───── EXTRACT TO READ ─────

If you’re a non-resident of Australia, you can access your Australian superannuation benefit when you permanently leave Australia. You’re a non-resident if you enter Australia on an eligible temporary resident visa.
Note: Under this specific condition, if you are an Australian and New Zealand citizen, or a permanent resident of Australia, or you hold a retirement visa, then you cannot access your super benefits when you leave Australia permanently, although New Zealand citizens may be able to transfer Australian super benefits to a KiwiSaver account.
The following SuperGuide articles help explain who is eligible (and who is not eligible) to access super benefits when they depart Australia permanently:
- Accessing super early: Temporary resident of Australia
- Superannuation tax: ‘Working holiday makers’ hit with 65% tax (since July 2017)
- Accessing super early: Permanent departure from Australia (6 Q&As)
- Accessing super early: Living overseas and reached preservation age
- KiwiSaver: Only 3 super funds accept super transfers from NZ to Australia
If you suffer chronic illness or serious disability you may be able to claim on a total and permanent disability insurance policy that may be attached to your super account. Check with your super fund for the terms and conditions of any insurance policy.

───── EXTRACTED DATA ─────

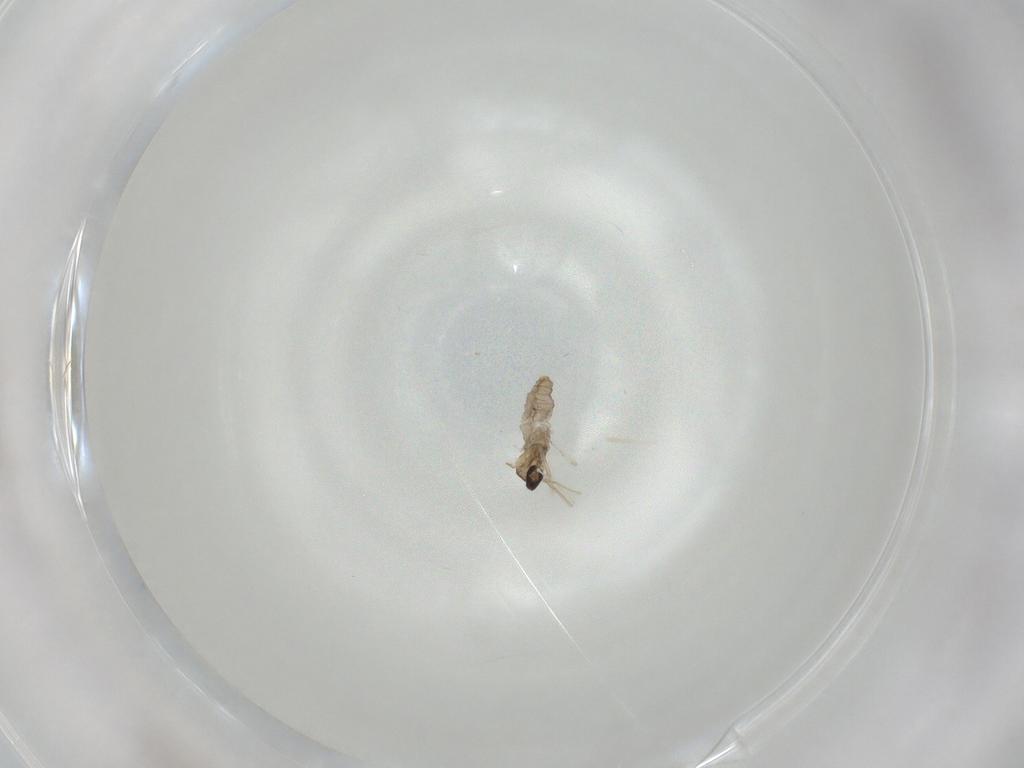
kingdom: Animalia
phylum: Arthropoda
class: Insecta
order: Diptera
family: Cecidomyiidae
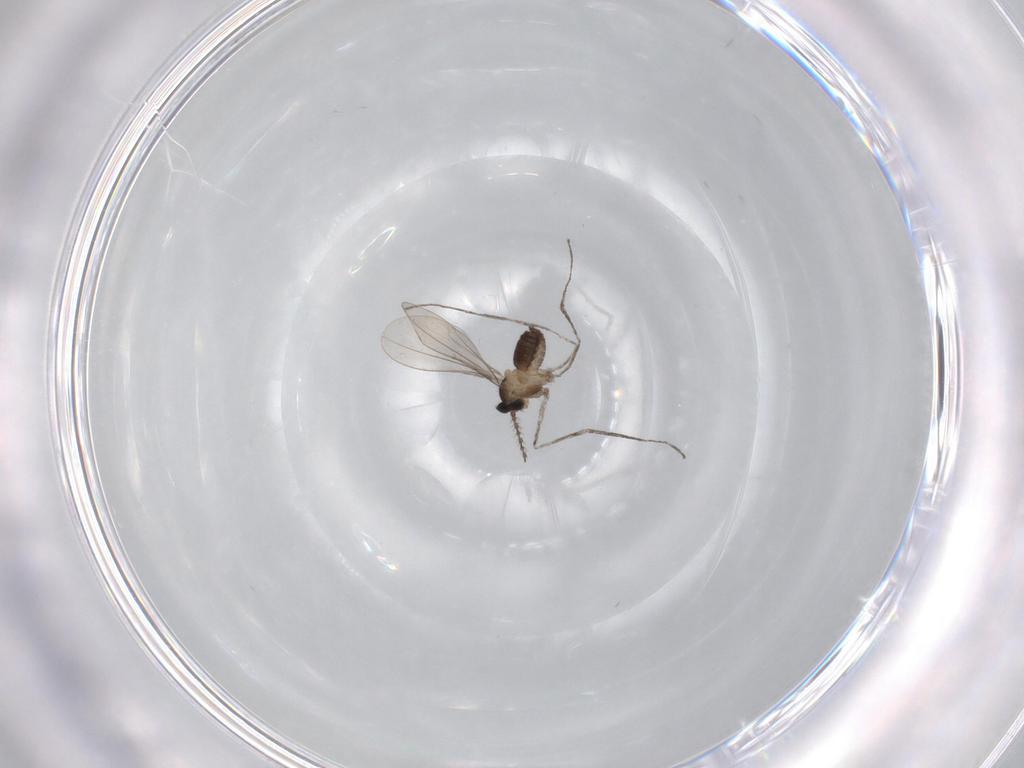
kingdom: Animalia
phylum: Arthropoda
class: Insecta
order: Diptera
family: Cecidomyiidae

─────

§ **USING THE INFORMATION**
[a] Reproduce the superannuation text from "The following SuperGuide" up to and including "Australia (6 Q&As)".
[b] Write what comes next in the superannuation text, starting after its final sentence.

§ **RESULTS BY TASK**
[a]
The following SuperGuide articles help explain who is eligible (and who is not eligible) to access super benefits when they depart Australia permanently:
- Accessing super early: Temporary resident of Australia
- Superannuation tax: ‘Working holiday makers’ hit with 65% tax (since July 2017)
- Accessing super early: Permanent departure from Australia (6 Q&As)

[b]
Under the super rules, you can also access your super benefits early if you’re suffering ‘permanent incapacity’, which has a special definition. You can access your preserved super benefits if you become permanently incapacitated, that is, the trustee of your super fund is satisfied that, due to ill health, you’re unlikely ever to be able to work in a job for which you’re reasonably qualified by education, training or experience. For more information on permanent disability or permanent incapacity see the following SuperGuide articles:
- Can I access my super early because of my disability?
- Accessing super: How long does it take for TPD insurance to be paid out?
- Accessing super early on ‘compassionate grounds’
Your fund may automatically provide income protection insurance, or you may be able to apply for such insurance via your superannuation fund. If you suffer prolonged illness or disability you can claim on this insurance cover and receive a regular income, usually for up to two years. For more information, see SuperGuide articles:
- Income protection insurance: Can I claim against my super’s policy due to work injury?
- Does shift work count for SG entitlements and income protection insurance?
If you die, your superannuation fund pays your death benefit to your estate, or to your spouse or other dependants. The following SuperGuide articles help explain what happens to your super benefits if you die:
- Superannuation death benefits: Who receives super payments, and how much tax is paid?
- Superannuation death benefits: Dear Dad, Tax for everything
- Superannuation death benefits: Beware the dastardly death tax, and retirement cap
- Estate planning: How can an SMSF live forever?
- SMSF: If I die young, will my wife pay super tax on the life insurance payout?
- SMSF Pension earnings remain tax-free after death
Provided you take your super as a non-commutable lifetime pension or annuity, you can access your super at any age. A non-commutable lifetime pension or annuity is one that you receive for your lifetime and which you can’t convert to a lump sum amount. Typically, this lifetime pension option is only available in older public sector super funds.